This film is about a small, rather mucky robot called WALL-E whose main purpose is to compress and stack cubes of rubbish.
The corporation Buy N Large that dominated the lives of humans on Earth has fulfilled its promise of taking humans far away from the mess they created.
It has transported civilisation onto a space ship of corporate overkill – where the same logo that pokes out, rotting and rusty from the mounds of garbage on Earth, flashes from every part of the spaceship.
The film taps into widespread concerns about the planet and environmental destruction.
Buy N Large advertisements still flicker in the gloom on Earth boasting how “there’s plenty of space in Space” to dump rubbish.
The film also nods to the idea that we are living in a world of disposable over-consumption.
So as WALL-E sorts the junk each day, things that catch his robot eye are stored in his shed.
Among these are circuit boards he uses to repair himself, bubble wrap, rubix cubes and an ipod.
This shows both the virtues of recycling and a critique of the society that creates all this stuff.
When EVE, a smooth modern robot, arrives to scan for life on Earth, WALL-E is for a short time terrified, then swiftly falls in love – inspired by the repeated clip of Hello Dolly that his video player shows.
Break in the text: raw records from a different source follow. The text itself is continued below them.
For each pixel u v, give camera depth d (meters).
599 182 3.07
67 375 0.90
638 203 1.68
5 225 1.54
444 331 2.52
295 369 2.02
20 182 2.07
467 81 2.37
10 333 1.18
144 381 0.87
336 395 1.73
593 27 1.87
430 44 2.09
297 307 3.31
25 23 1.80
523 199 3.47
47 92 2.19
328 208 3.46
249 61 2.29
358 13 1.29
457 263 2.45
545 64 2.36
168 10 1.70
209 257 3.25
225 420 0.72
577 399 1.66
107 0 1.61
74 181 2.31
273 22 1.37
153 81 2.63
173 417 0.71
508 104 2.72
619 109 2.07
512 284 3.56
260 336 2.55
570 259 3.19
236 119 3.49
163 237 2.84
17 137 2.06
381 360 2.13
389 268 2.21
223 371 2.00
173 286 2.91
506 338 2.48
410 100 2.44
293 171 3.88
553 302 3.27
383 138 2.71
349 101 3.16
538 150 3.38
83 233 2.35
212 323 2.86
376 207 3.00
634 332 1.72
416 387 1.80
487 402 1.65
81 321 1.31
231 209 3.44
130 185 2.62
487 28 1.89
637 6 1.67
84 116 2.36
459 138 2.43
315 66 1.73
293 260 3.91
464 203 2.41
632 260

When the humans, floating in corporate space, hear that EVE has discovered a tiny plant, they set out back to Earth.
While this film certainly captures the danger the current system poses to the planet, it doesn’t say who’s to blame or what to do about it.
But it is a very enjoyable film for children and adults alike, with a fantastic soundtrack and animation. I highly recommend it – and I don’t even like cartoons!